Unfortunately though, one of the saddest things that I’ve seen in the Church (in my experience at least) is the under-appreciation and even neglect of baptism. These days we can wait months or even years before we baptise a professing Christian. This is usually because we want to wait until we are sure that they are serious about their commitment to Christ, or because we want to make sure they are “orthodox” before we dunk them in water. The saddest thing about this though is that this is just a product of the Gospel we preach. The Church preaches such a weak Gospel in the power of the flesh, and not in the power of the Spirit that we are afraid that people are really only giving Christianity “ago” because it’s new and fresh, not because they are fleeing the wrath to come or that they want to be reconciled to God. The early Church wasn’t like this. The early Church preached the Gospel that was the power of God unto salvation to whoever would believe (Romans 1:16). This was the same Gospel that, coupled with the power of the Holy Spirit, cut people to the heart and added thousands of people to the Church in one moment (Acts 3:37, 41). We’ve missed out on the relentless preaching of the Gospel and the immediate act of baptism that John held so dear. Leonard Ravenhill in his book Why Revival Tarries really gets to the heart of the matter when he says,

John the Baptist was in God’s School of Silence, the wilderness, until the day of his showing forth.

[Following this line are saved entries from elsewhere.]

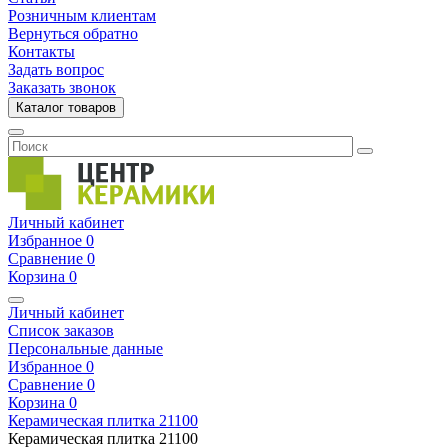
Розничным клиентам
Вернуться обратно
Контакты
Задать вопрос
Заказать звонок
Каталог товаров
Личный кабинет
Избранное
0
Сравнение
0
Корзина
0
Личный кабинет
Список заказов
Персональные данные
Избранное
0
Сравнение
0
Корзина
0
Керамическая плитка
21100
Керамическая плитка
21100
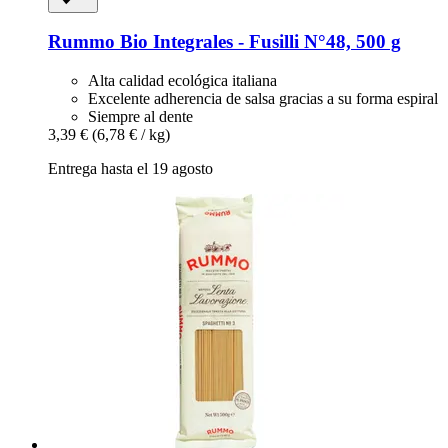
Rummo
Bio Integrales -​ Fusilli N°48, 500 g
Alta calidad ecológica italiana
Excelente adherencia de salsa gracias a su forma espiral
Siempre al dente
3,39 €
(6,78 € / kg)
Entrega hasta el 19 agosto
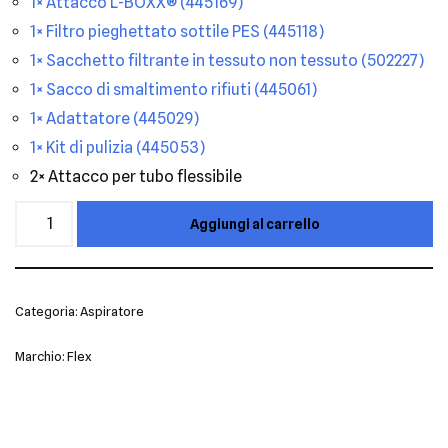
1× Attacco L-BOXX® (445169)
1× Filtro pieghettato sottile PES (445118)
1× Sacchetto filtrante in tessuto non tessuto (502227)
1× Sacco di smaltimento rifiuti (445061)
1× Adattatore (445029)
1× Kit di pulizia (445053)
2× Attacco per tubo flessibile
Aggiungi al carrello
Categoria:
Aspiratore
Marchio:
Flex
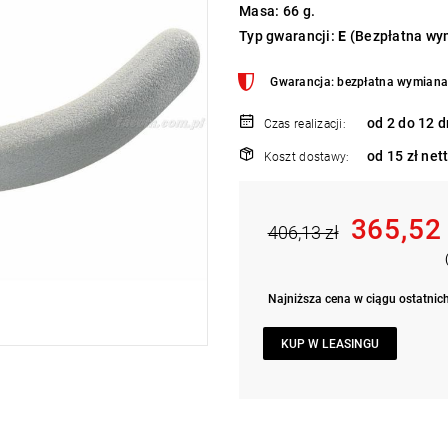
Masa: 66 g.
Typ gwarancji:
E
(Bezpłatna wym
Gwarancja: bezpłatna wymiana 
od 2 do 12 d
Czas realizacji:
od 15 zł net
Koszt dostawy:
365,52
406,13 zł
Najniższa cena w ciągu ostatnich
KUP W LEASINGU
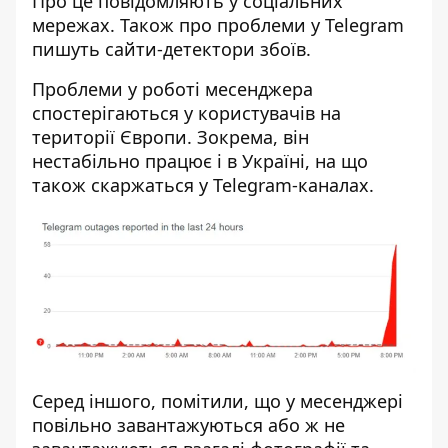
Про це повідомляють у соціальних
мережах. Також про проблеми у Telegram
пишуть
сайти-детектори збоїв
.
Проблеми у роботі месенджера
спостерігаються у користувачів на
території Європи. Зокрема, він
нестабільно працює і в Україні, на що
також скаржаться у Telegram-каналах.
Серед іншого, помітили, що у месенджері
повільно завантажуються або ж не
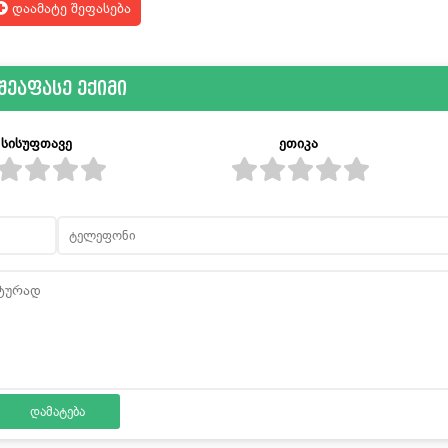
დაამატე შეფასება
შეაფასე ექიმი
სისუფთავე
ეთიკა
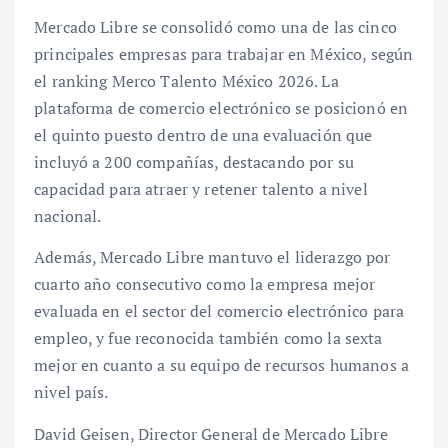
Mercado Libre se consolidó como una de las cinco
principales empresas para trabajar en México, según
el ranking Merco Talento México 2026. La
plataforma de comercio electrónico se posicionó en
el quinto puesto dentro de una evaluación que
incluyó a 200 compañías, destacando por su
capacidad para atraer y retener talento a nivel
nacional.
Además, Mercado Libre mantuvo el liderazgo por
cuarto año consecutivo como la empresa mejor
evaluada en el sector del comercio electrónico para
empleo, y fue reconocida también como la sexta
mejor en cuanto a su equipo de recursos humanos a
nivel país.
David Geisen, Director General de Mercado Libre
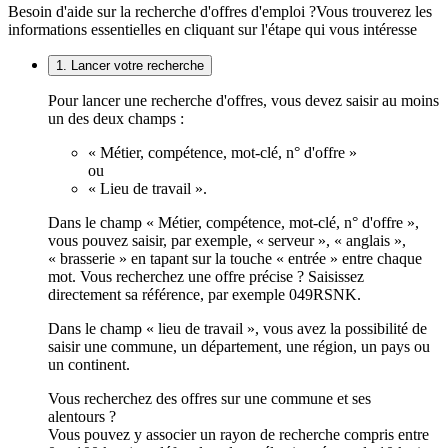
Besoin d'aide sur la recherche d'offres d'emploi ?
Vous trouverez les
informations essentielles en cliquant sur l'étape qui vous intéresse
1. Lancer votre recherche
Pour lancer une recherche d'offres, vous devez saisir au moins
un des deux champs :
« Métier, compétence, mot-clé, n° d'offre »
ou
« Lieu de travail ».
Dans le champ « Métier, compétence, mot-clé, n° d'offre »,
vous pouvez saisir, par exemple, « serveur », « anglais »,
« brasserie » en tapant sur la touche « entrée » entre chaque
mot. Vous recherchez une offre précise ? Saisissez
directement sa référence, par exemple 049RSNK.
Dans le champ « lieu de travail », vous avez la possibilité de
saisir une commune, un département, une région, un pays ou
un continent.
Vous recherchez des offres sur une commune et ses
alentours ?
Vous pouvez y associer un rayon de recherche compris entre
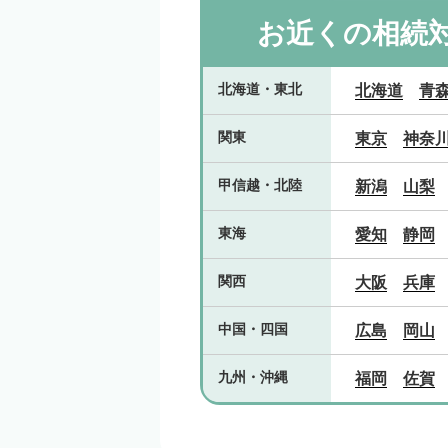
お近くの相続
北海道
・
東北
北海道
青
関東
東京
神奈
甲信越
・
北陸
新潟
山梨
東海
愛知
静岡
関西
大阪
兵庫
中国
・
四国
広島
岡山
九州
・
沖縄
福岡
佐賀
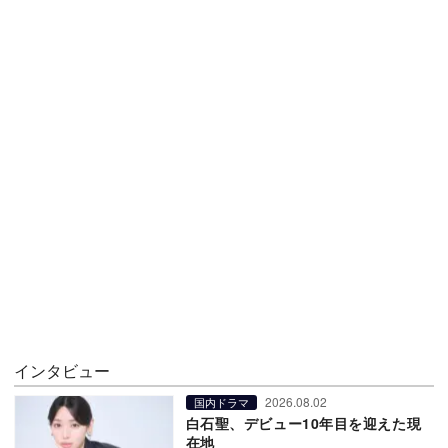
インタビュー
2026.08.02
国内ドラマ
白石聖、デビュー10年目を迎えた現
在地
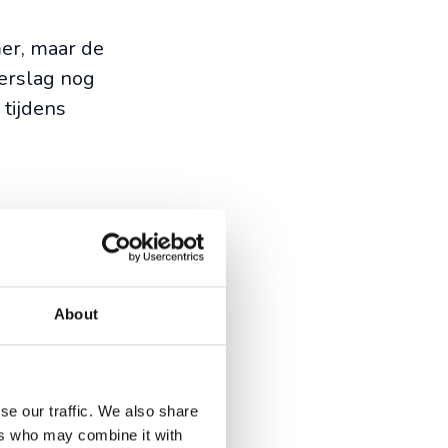
mer, maar de
eerslag nog
 tijdens
jn de
Factory
.
oorten thee
About
aart geniet
se our traffic. We also share
ers who may combine it with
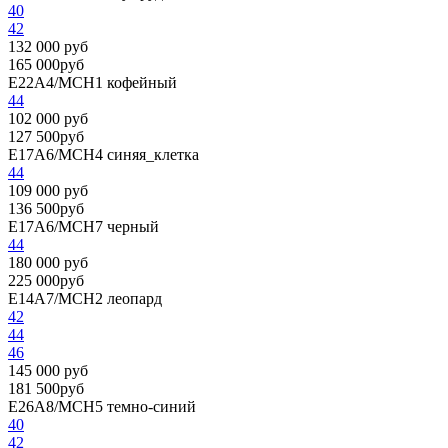
40
42
132 000 руб
165 000руб
E22A4/MCH1
кофейный
44
102 000 руб
127 500руб
E17A6/MCH4
синяя_клетка
44
109 000 руб
136 500руб
E17A6/MCH7
черный
44
180 000 руб
225 000руб
E14A7/MCH2
леопард
42
44
46
145 000 руб
181 500руб
E26A8/MCH5
темно-синий
40
42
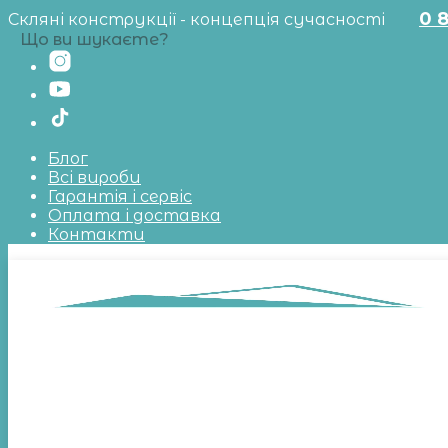
0 
Скляні конструкції - концепція сучасності
Що ви шукаєте?
Блог
Всі вироби
Гарантія і сервіс
Оплата і доставка
Контакти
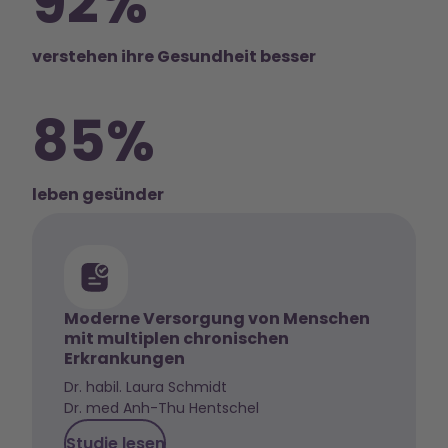
92%
verstehen ihre Gesundheit besser
85%
leben gesünder
Moderne Versorgung von Menschen
mit multiplen chronischen
Erkrankungen
Dr. habil. Laura Schmidt
Dr. med Anh-Thu Hentschel
Studie lesen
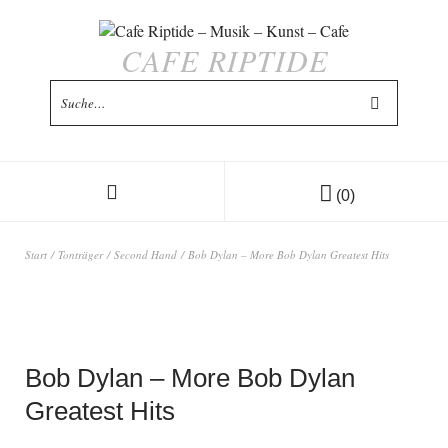
CAFE RIPTIDE
(0)
Start
/
Tonträger
/
Second Hand
/ Bob Dylan – More Bob Dylan Greatest Hits
Bob Dylan – More Bob Dylan
Greatest Hits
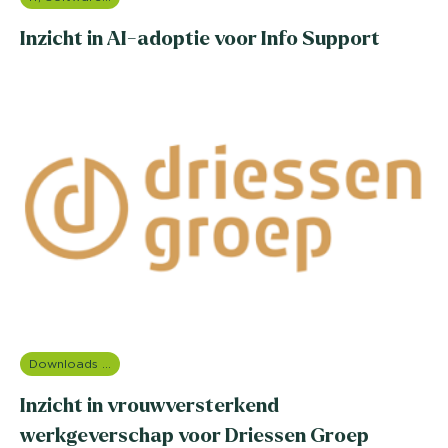
Inzicht in AI-adoptie voor Info Support
Downloads en rapportages
Inzicht in vrouwversterkend
werkgeverschap voor Driessen Groep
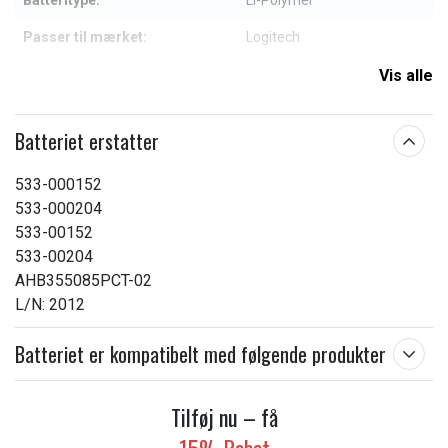
Batteritype:
Li-Polymer
Passer til mærket:
Logitech
Mål:
86.5 x 50 x 3 mm
Vis alle
Kapacitet:
1500 mAh
Batteriet erstatter
Læs om betydningen af egenskaberne
533-000152
533-000204
533-00152
533-00204
AHB355085PCT-02
L/N: 2012
Batteriet er kompatibelt med følgende produkter
Tilføj nu – få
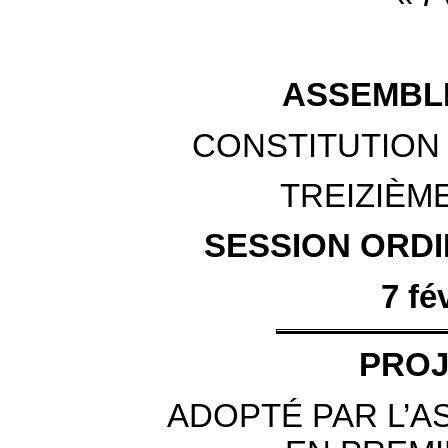
ASSEMBL
CONSTITUTION 
TREIZIÈM
SESSION ORDIN
7 fé
PROJ
ADOPTÉ PAR L’A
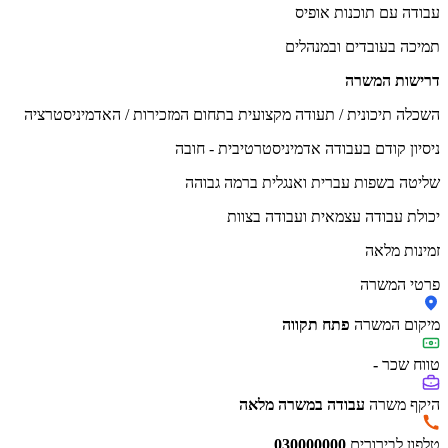
עבודה עם תוכנות אופיס
תמיכה בעובדים ובמנהלים
דרישות המשרה
השכלה תיכונית / תעודה מקצועית בתחום המזכירות / האדמיניסטרציה
ניסיון קודם בעבודה אדמיניסטרטיבית - חובה
שליטה בשפות עברית ואנגלית ברמה גבוהה
יכולת עבודה עצמאית ועבודה בצוות
זמינות מלאה
פרטי המשרה
מיקום המשרה
פתח תקווה
טווח שכר
-
היקף משרה
עבודה במשרה מלאה
טלפון לבירורים
030000000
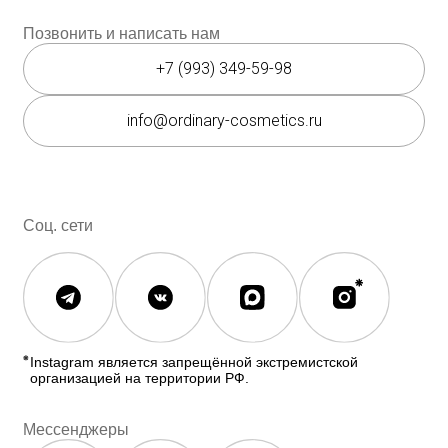
Мессенджеры
Каталог
Покупателям
Косметика The Ordinary
Доставка и оплата
Косметика The INKEY
Самовывоз
Корейская косметика
Скидки
Полезное
О бренде
Блог
О нас
История The Ordinary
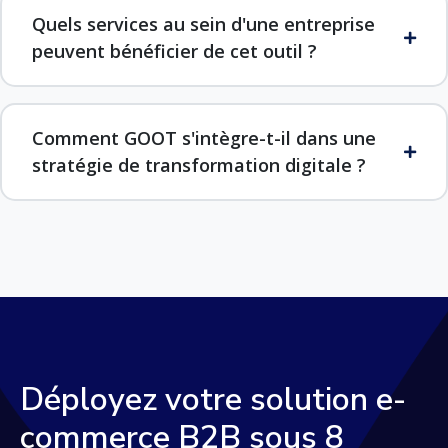
Quels services au sein d'une entreprise
peuvent bénéficier de cet outil ?
Comment GOOT s'intègre-t-il dans une
stratégie de transformation digitale ?
Déployez votre solution e-
commerce B2B
sous 8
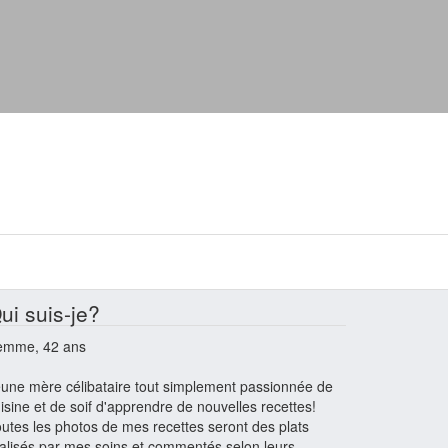
ui suis-je?
emme, 42 ans
une mère célibataire tout simplement passionnée de
isine et de soif d'apprendre de nouvelles recettes!
utes les photos de mes recettes seront des plats
alisés par mes soins et commentés selon leurs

Who was better fitted for the task of stirring a torpid nation from its sensual slumber than this sun-scorched, fire-baptised, desert-bred prophet-sent of God with a face like the judgement morning? In his eyes was the light of God, in his voice was the authority of God, and in his soul was the passion of God! Who, I ask, could be greater than John? Truly “he did no miracle,” that is, he never raised a dead man, but he did far more he raised a dead nation!

Likewise, who is better fitted for the task of stirring a dead world and even in many cases a dead Church then each one of you reading this blog? God has called every Christian to be filled with the Spirit (Ephesians 5:18) and preach the Gospel boldly. My point is this. Like John, preach the Gospel in its entirety, be filled with the Holy Spirit, and baptise people immediately upon their confession of faith because if the Gospel is preached in power, what have we to fear?

Conclusion

As we reflect on the calling that John the Baptist had on his life, we can start to be encouraged and pursue God, and His calling for the Church in the same manner. Let us consider God’s call on our lives, let us prepare the way for the second coming of our Lord with a fiery tongue that has been lit by the power of the Holy Spirit. Let us repent of our half measured Gospel, our measured half-life of faith, and walk in the Spirit so that we, like John, may stir the Church, and the world, into God’s Kingdom.